Tanggal 29 Juli 1947 diingat sebagai hari yang membanggakan bagi AURI, karena dalam usianya yang relatif muda, AURI (sekarang TNI AU) berhasil melaksanakan serangan balasan terhadap pertahanan Belanda di Ambarawa, Semarang, dan Salatiga, melalui operasi udara yang dikenal dengan Operasi Udara Pertama.
Baca: Usai Rumah Ahmad Dhani Laku Rp 12 Miliar, Kini Milik Mulan Jameela juga Ikut Dijual, Buat Kampanye?
Baca: Cara Kirim Chat WhatsApp (WA) Secara Otomatis, Bisa Dijadwalkan Waktu Pengirimannya Juga
Tokoh Pendiri AURI Tewas di Hari yang Sama (29 Juli 1947)
Dilansir dari laman tni-au.mil.id, keberhasilan serangan udara AURI pada tanggal 29 Juli 1947 tersebut harus dibayar mahal, sebuah pesawat Dakota VT-CLA yang membawa sumbangan obat-obatan untuk Palang Merah Indonesia dari Singapura, ditembak Belanda ketika mendekati Pangkalan Udara Maguwo.
Pesawat Dakota VT-CLA membuat satu kali putaran untuk persiapan mendarat, tiba-tiba muncul dua buah pesawat pemburu Kittyhawk yang melakukan penembakan dengan gencar terhadap Dakota VT-CLA.

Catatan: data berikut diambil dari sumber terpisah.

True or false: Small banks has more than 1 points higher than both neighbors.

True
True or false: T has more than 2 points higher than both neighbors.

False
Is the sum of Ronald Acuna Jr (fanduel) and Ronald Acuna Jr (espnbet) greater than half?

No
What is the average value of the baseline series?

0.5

Dakota VT-CLA kemudian terbang kearah selatan dalam keadaan terbakar dan jatuh di desa Jatingarang, Kelurahan Tamanan dekat Desa Ngoto Kecamatan Banguntapan, Kabupaten Bantul, sebelah tenggara kota Yogyakarta.

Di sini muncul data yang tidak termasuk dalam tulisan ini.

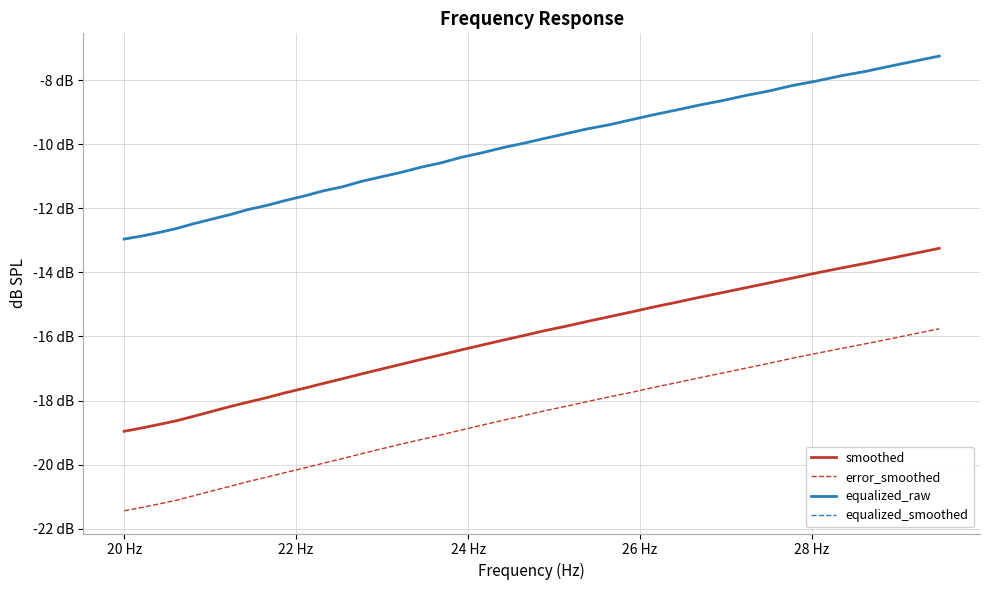

Does the chart have visible grid lines?

Yes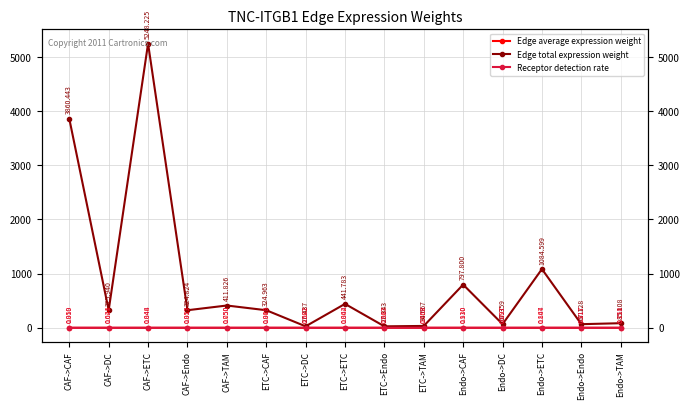

Which series has the widest spread of values?

Edge total expression weight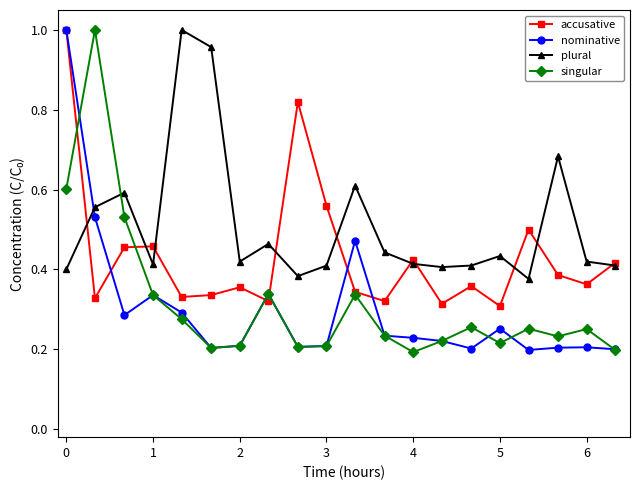

At how many categories does at least one series exceed 0?

20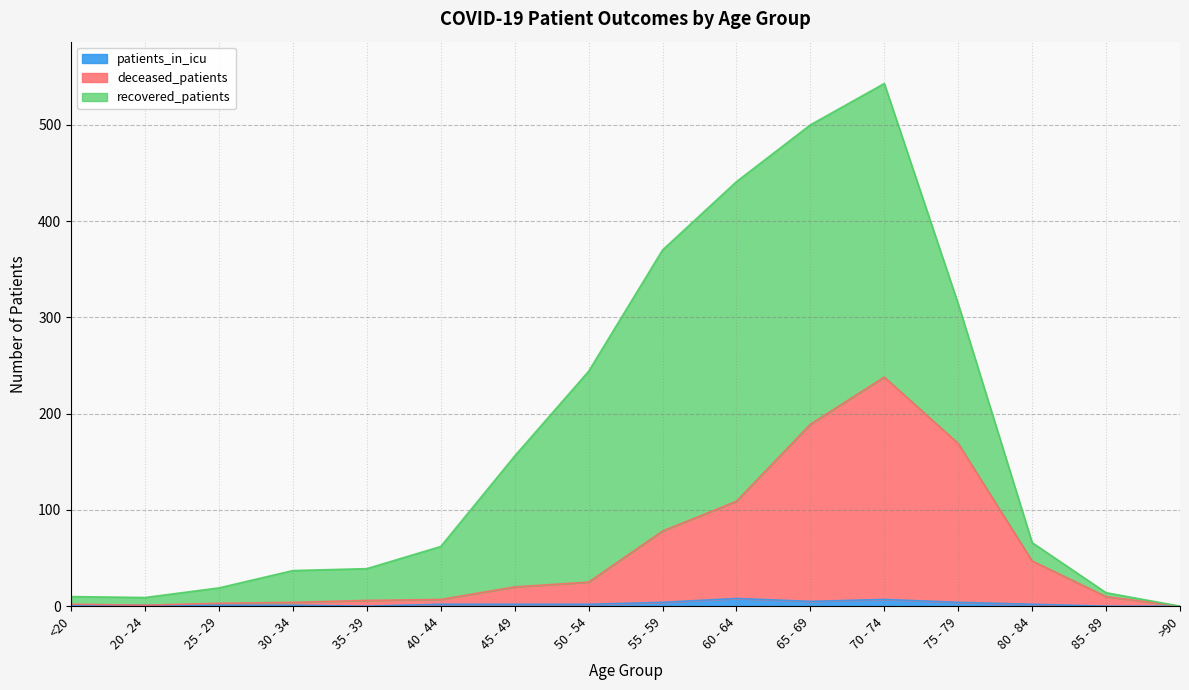

At which category is the sum across all series the highest?

70 - 74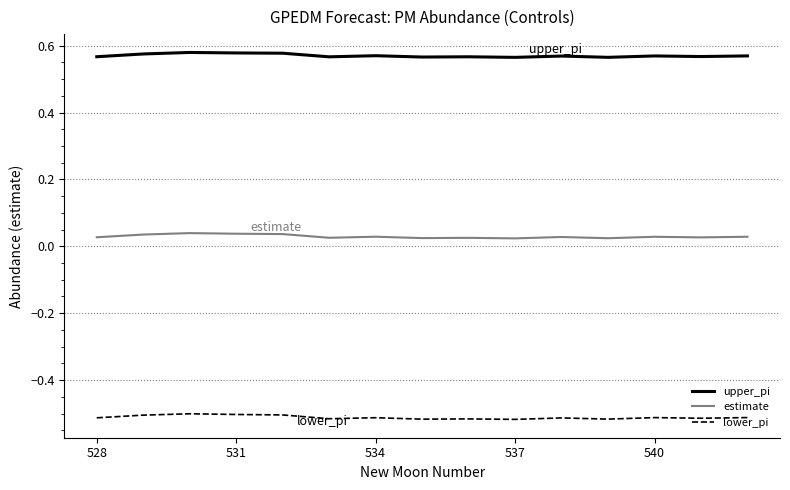

List the series in order of their peak value, lowest first.

lower_pi, estimate, upper_pi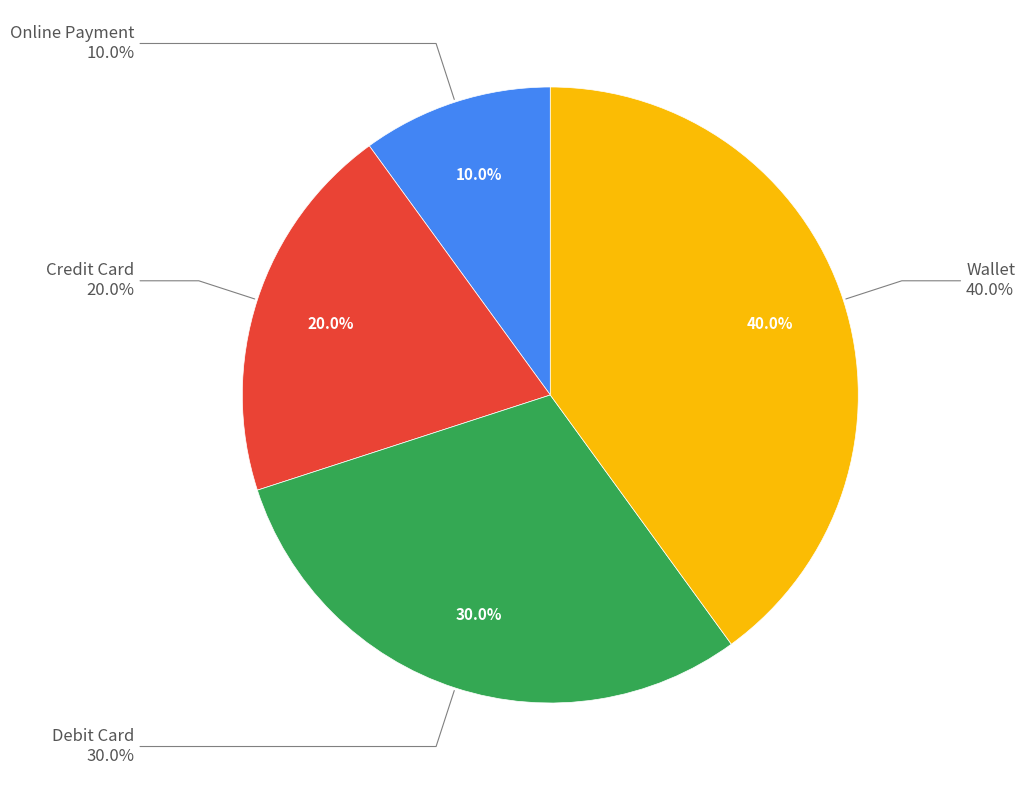

Approximately how many times larger is the value at Debit Card compared to Online Payment?

3.0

Dari semua awak pesawat dan penumpang, hanya seorang yang selamat yaitu A. Gani Handonotjokro.
Sedang korban yang gugur adalah : Komodor Muda Udara Agustinus Adisutjipto, Komodor Muda Udara Prof. Dr. Abdulrachman Saleh, Opsir Muda Udara Adisumarmo Wiryokusumo, Ex Wing Commander Alexander Noel Constantine (Australia) dan istrinya Ex Squadron Leader Roy Huzelhurst (Inggris), Bhidaram (India) dan Zainal Arifin (Indonesia).
Kebahagiaan dan kegembiraan tercermin di wajah anggota AURI dengan serta merta berubah menjadi duka yang mendalam.
Pesawat yang telah ditunggu oleh KSAU Komodor Udara S. Suryadarma ini, ternyata berakhir dengan tragis, ditembak oleh pesawat Belanda.
Hal yang sangat menyedihkan adalah bersama pesawat itu terdapat beberapa tokoh pendiri AURI yang selama ini sebagai tangan kanan Suryadarma.
Hal itu merupakan reaksi Belanda atas gempuran AURI pada basis-basis pertahanan Belanda di tiga daerah.